I found the "Ecoporn" article to be very interesting. Last semester I took "Rhetorical Criticism", and we analyzed slasher films and how they sexualized, and de-sexualized, the female heroines. I never would have thought to apply a similar analysis to pictures of nature.
While I'm not sure if Welling's argument is totally sound, I understand the main points. Untouched landscapes with "female" characteristics can be appealing to the unconscious concept of a "virgin female body". I'm not sure I understood what Welling's was claiming was so wrong about this similarity, other than women would probably be offended that they are being portrayed as animals. A problem I found, and I saw that someone discussed this below, is that Welling really only talked about how ecoporn depicted women sexually. When he brought up the image of the Florida Panther, which I can see vividly as it was my highschool mascot, big, buff and black, with its beating yellow eyes, if I had to guess what gender it was trying to sexualize, I would definitely say male. While landscapes may look more "female", it should also be considered that some of these rolling hills and venus fly traps really do look like female anatomy parts. I could also probably find many phallic symbols in ecoporn if I looked for them, which I feel like Welling didn't.

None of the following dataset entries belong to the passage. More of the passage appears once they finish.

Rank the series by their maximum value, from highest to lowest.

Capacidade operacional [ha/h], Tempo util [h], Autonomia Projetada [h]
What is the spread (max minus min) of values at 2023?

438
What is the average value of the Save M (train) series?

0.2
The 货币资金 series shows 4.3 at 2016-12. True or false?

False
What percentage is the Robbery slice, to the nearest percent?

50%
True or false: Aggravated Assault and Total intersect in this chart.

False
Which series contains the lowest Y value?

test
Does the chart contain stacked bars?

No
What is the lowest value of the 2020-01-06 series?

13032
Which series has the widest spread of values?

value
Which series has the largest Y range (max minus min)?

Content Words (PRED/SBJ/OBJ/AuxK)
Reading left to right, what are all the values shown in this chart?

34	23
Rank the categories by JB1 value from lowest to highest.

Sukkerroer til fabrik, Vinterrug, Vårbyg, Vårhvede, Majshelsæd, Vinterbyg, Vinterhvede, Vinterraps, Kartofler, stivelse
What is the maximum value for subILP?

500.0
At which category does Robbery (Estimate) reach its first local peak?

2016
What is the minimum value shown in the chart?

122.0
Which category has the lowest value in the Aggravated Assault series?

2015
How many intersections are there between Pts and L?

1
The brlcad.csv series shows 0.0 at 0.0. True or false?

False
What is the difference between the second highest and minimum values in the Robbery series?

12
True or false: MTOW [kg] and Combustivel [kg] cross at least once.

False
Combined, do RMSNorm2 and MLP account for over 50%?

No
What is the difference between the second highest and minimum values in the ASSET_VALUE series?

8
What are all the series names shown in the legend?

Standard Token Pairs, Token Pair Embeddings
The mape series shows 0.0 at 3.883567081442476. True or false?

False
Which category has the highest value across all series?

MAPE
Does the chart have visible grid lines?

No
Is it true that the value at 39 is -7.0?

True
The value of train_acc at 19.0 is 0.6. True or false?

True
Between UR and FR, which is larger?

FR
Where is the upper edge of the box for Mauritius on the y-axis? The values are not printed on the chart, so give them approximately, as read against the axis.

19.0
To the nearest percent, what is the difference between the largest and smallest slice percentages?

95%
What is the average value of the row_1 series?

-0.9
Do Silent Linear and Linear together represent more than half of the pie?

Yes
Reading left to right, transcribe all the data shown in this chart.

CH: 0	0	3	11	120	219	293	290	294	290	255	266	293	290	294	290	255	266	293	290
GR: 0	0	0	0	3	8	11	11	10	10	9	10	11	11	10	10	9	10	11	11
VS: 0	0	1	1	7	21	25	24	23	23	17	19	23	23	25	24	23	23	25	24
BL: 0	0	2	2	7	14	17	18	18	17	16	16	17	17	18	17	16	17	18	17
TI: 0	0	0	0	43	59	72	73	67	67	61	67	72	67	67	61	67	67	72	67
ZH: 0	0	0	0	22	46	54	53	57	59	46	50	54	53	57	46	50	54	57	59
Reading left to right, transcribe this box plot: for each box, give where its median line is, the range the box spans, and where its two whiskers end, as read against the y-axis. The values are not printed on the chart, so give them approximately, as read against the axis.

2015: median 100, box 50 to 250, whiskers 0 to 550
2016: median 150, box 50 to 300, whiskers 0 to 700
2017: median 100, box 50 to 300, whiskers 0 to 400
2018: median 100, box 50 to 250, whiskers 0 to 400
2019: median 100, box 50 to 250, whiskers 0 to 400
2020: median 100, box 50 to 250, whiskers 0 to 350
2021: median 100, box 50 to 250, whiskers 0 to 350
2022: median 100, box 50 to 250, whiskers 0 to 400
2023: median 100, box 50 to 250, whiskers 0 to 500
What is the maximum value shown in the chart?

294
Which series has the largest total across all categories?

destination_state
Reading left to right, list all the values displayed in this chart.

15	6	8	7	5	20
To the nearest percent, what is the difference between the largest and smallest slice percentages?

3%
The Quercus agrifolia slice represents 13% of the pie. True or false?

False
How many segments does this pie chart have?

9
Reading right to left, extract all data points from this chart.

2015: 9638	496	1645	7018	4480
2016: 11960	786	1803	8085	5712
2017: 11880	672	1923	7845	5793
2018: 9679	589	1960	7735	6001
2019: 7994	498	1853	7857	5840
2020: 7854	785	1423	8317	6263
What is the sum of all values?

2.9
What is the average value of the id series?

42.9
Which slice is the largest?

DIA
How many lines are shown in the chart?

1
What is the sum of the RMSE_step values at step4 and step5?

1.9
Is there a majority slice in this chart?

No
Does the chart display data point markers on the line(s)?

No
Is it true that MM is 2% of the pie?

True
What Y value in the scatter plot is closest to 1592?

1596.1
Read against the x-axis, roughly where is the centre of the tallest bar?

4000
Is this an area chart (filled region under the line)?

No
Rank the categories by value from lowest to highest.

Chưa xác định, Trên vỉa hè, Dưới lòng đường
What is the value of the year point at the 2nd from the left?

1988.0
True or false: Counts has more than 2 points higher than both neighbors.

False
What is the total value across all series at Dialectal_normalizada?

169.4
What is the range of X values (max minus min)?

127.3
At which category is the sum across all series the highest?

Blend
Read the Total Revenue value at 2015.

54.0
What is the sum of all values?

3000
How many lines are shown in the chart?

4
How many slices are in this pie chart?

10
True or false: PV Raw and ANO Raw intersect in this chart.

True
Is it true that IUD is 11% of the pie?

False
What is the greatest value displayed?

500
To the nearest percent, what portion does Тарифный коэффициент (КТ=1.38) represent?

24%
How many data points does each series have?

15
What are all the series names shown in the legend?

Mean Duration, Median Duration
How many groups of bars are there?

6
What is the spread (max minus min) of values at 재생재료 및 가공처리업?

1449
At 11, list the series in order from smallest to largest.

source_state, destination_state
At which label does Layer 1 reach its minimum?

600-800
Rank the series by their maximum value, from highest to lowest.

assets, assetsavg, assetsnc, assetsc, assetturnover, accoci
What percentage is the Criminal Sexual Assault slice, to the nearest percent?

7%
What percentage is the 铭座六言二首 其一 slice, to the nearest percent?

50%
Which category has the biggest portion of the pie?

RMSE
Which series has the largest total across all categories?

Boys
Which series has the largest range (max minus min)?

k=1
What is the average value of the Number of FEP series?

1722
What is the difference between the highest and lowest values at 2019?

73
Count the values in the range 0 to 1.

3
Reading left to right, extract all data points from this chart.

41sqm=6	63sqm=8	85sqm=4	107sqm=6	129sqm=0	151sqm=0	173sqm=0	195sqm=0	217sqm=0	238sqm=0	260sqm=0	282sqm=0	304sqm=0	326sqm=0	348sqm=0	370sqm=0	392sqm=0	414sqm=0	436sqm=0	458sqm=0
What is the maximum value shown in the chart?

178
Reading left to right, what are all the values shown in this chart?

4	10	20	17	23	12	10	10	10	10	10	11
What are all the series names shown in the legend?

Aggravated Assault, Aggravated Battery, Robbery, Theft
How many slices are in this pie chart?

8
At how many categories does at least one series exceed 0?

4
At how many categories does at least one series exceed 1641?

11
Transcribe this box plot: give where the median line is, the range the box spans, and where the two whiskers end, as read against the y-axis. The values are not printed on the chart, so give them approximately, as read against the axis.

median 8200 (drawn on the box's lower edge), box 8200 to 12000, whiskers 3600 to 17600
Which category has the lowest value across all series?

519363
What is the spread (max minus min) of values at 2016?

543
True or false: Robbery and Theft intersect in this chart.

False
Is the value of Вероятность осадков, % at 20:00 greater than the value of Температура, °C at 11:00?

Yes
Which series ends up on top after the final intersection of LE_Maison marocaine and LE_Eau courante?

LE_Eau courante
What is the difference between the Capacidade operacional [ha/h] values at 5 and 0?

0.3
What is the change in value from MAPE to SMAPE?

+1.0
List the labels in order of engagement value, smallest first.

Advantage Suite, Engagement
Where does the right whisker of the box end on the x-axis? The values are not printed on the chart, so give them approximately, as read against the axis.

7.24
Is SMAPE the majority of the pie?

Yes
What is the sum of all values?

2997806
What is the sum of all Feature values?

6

Despite the articles flaws, I found it a very entertaining and new perspective to read. I never considered the harmful affects of shows like "Blue Planet" and "Planet Earth". I'm still not sure I think they are as harmful as Welling claim's, but it is definitely a new perspective to take on.
1 comment:
I feel that you bring up an interesting point that the whole idea of ecoporn is based off of Kappeler's (1986) The Pornography of Representation, "ecoporn places viewers in the role of the 'male surveyor,' the all-seeing male subject to Nature's unseeing, aestheticized female object" (Welling 58). Under this definition it seems that ecoporn, like porn, centrally degrades women or depicts animals as female sexual beasts.
I believe that your thoughts on phallic objects does no qualify (definitionally) as ecopornography because it was meant to have a strong connection to "feminist critique not just of traditional pornography but of the patriarchal logic undergirding the linked exploitation of women and nature" (55).